Hardwarez, the third LP by Master Boot Record (aka MBR) on Metal Blade, sees multi-instrumentalist mastermind Vittorio D'Amore (aka Victor Love) aurally exploring the duality of technology and humanity in 9 intense and incandescent tracks. The LP, which follows 2022’s Personal Computer and 2020’s Floppy Disk Overdrive, comes from the expansive mind of Love, an Italian producer who emerged from the underground as an anonymous project in 2016 to create the soundtrack for the cyberpunk point-and-click adventure game VirtuaVerse. The project seamlessly evolved into a standalone entity, releasing over 14 albums in just a few years.

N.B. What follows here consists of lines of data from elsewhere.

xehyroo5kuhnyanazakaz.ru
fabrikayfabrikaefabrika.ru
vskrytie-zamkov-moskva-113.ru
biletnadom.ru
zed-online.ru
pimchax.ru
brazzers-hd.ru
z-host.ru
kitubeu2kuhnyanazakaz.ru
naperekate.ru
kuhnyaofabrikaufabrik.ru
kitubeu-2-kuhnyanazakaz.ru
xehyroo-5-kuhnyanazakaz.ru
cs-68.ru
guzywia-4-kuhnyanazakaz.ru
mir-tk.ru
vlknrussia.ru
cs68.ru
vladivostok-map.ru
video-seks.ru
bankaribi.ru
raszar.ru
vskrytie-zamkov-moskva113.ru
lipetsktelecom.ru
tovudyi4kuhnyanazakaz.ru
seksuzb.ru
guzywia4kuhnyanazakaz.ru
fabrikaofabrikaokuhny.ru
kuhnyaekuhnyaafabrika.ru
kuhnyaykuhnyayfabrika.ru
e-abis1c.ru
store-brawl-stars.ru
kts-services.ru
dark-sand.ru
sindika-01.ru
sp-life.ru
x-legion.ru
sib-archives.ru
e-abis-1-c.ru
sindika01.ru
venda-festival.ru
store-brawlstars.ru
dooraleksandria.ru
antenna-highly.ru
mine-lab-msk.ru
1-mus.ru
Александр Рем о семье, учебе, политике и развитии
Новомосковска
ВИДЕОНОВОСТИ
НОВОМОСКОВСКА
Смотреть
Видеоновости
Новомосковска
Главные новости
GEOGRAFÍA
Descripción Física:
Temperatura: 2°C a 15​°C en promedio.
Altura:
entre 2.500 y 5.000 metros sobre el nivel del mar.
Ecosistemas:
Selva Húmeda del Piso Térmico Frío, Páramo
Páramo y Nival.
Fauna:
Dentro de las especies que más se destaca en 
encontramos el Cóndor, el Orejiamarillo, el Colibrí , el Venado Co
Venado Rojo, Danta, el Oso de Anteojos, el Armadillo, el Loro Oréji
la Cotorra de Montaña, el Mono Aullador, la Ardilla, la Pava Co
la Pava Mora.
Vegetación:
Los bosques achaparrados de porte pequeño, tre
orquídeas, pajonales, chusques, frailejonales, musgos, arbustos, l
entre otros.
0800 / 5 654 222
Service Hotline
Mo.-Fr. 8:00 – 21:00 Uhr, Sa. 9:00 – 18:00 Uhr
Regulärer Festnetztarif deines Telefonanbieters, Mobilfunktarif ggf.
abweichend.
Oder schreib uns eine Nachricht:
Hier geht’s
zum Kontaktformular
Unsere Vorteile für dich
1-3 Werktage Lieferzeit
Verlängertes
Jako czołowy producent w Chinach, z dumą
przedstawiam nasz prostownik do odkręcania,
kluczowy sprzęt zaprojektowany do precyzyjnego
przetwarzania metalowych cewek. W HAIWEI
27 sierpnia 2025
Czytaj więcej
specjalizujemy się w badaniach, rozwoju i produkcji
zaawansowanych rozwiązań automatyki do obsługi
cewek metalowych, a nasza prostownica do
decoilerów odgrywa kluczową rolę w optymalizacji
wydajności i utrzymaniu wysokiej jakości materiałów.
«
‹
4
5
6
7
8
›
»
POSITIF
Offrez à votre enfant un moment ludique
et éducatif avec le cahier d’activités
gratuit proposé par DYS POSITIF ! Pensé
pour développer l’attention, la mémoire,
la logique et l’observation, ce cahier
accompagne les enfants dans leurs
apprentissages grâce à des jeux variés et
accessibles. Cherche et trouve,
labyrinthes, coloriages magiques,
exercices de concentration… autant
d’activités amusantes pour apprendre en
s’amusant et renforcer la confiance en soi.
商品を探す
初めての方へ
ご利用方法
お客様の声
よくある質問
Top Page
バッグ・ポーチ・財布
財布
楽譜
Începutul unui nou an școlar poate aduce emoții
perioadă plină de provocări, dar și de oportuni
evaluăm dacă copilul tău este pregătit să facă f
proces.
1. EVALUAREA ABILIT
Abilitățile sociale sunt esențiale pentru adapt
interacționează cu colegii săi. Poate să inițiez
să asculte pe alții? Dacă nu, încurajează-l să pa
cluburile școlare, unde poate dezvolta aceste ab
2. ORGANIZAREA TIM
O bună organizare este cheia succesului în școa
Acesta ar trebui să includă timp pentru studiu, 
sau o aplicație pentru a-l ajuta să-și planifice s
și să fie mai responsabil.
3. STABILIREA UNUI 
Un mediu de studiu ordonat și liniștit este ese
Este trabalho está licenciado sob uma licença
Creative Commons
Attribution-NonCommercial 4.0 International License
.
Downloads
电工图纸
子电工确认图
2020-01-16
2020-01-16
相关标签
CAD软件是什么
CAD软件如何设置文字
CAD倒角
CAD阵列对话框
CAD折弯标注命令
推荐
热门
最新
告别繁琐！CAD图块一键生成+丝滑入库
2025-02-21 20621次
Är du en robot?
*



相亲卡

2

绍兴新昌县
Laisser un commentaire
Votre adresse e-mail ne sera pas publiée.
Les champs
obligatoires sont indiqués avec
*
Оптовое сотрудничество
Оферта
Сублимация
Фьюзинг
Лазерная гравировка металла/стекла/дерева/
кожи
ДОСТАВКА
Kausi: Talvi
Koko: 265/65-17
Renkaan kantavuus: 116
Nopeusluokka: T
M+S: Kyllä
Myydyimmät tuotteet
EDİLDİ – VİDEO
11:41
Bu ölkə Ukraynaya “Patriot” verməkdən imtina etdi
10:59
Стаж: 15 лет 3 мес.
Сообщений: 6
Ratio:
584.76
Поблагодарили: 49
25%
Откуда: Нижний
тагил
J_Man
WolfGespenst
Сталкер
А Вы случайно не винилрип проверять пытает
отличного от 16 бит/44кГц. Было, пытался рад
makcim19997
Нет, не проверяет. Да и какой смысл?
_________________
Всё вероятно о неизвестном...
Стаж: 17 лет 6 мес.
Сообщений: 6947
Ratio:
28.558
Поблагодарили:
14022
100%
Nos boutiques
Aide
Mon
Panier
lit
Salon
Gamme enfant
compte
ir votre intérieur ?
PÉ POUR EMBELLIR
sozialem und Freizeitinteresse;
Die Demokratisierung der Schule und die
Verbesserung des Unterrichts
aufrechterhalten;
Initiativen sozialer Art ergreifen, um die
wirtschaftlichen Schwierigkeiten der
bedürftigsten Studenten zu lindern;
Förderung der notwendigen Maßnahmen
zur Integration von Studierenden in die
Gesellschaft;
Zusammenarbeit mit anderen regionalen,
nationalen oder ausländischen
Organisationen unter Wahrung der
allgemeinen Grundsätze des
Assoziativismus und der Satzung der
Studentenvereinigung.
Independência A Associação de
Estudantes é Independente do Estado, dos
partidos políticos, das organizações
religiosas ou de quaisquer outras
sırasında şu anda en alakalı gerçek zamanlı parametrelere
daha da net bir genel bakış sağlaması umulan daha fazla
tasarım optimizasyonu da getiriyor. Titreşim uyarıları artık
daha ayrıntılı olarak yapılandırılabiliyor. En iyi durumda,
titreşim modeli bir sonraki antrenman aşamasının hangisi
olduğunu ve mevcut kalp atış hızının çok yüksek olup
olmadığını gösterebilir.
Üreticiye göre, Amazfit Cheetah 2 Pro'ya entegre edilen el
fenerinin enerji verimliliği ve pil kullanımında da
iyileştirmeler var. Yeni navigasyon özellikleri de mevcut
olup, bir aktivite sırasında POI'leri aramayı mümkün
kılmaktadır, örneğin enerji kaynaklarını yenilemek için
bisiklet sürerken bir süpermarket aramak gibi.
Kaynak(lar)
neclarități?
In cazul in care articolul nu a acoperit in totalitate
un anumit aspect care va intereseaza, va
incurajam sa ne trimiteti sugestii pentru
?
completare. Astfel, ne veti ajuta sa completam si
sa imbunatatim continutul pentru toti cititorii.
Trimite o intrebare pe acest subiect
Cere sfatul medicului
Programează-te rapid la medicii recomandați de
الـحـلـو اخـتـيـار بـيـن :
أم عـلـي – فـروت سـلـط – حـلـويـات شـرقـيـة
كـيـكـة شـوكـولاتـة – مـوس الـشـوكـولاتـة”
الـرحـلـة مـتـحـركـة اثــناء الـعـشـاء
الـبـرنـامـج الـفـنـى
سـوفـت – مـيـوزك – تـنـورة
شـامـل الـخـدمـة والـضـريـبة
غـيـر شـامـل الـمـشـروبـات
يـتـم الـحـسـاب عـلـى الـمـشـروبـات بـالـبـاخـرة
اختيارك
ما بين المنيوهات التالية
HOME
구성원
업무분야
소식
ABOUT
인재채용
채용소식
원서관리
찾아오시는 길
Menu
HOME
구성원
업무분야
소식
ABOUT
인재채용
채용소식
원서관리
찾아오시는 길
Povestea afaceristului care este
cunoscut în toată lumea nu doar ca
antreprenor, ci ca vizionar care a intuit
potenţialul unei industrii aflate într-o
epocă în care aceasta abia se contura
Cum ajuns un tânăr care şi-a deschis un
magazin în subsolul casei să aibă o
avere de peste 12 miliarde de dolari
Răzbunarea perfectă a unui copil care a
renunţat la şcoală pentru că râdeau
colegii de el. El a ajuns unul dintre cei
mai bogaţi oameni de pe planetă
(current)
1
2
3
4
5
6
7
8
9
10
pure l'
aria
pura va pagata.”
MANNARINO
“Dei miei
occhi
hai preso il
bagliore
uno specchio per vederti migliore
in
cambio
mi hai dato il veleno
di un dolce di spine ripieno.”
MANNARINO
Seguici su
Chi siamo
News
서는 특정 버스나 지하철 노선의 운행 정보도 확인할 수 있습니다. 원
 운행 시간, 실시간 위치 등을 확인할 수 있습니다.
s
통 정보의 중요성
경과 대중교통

To create Hardwarez, the technologist worked by live streaming his desktop on YouTube while composing new music. Everything is programmed via MIDI. “The very first song I wrote is actually also the first single, “CPU,” he says. “Even though the other songs on the album have a quite different style, the type of riffing and the different melodic section of this track worked as a base to upgrade the sound before moving forward.” “CPU” is also where Love decided to test the real guitar overdubs and was inspired by the results.
“With every album I’ve upgraded bits of the sounds, adding new layers,” he says. “In Hardwarez the core sounds for synth guitars, leads and pads are still those that constitute the trademark MBR sound, but what makes this album very different is the addition of guitar overdubs that play along synth guitars for both the rhythmic and solo sections.”
Intensive touring augmented with live musicians helped Love to make the decision to include real guitars to achieve a massive sound and boost the enhanced frequency spectrum of the instrument. “On this record there are a lot of heavy riffs with palm muting and my lead guitarist Shreddy recorded most of those leads and solos as well playing in unison with synth leads and adding extra energy to them.”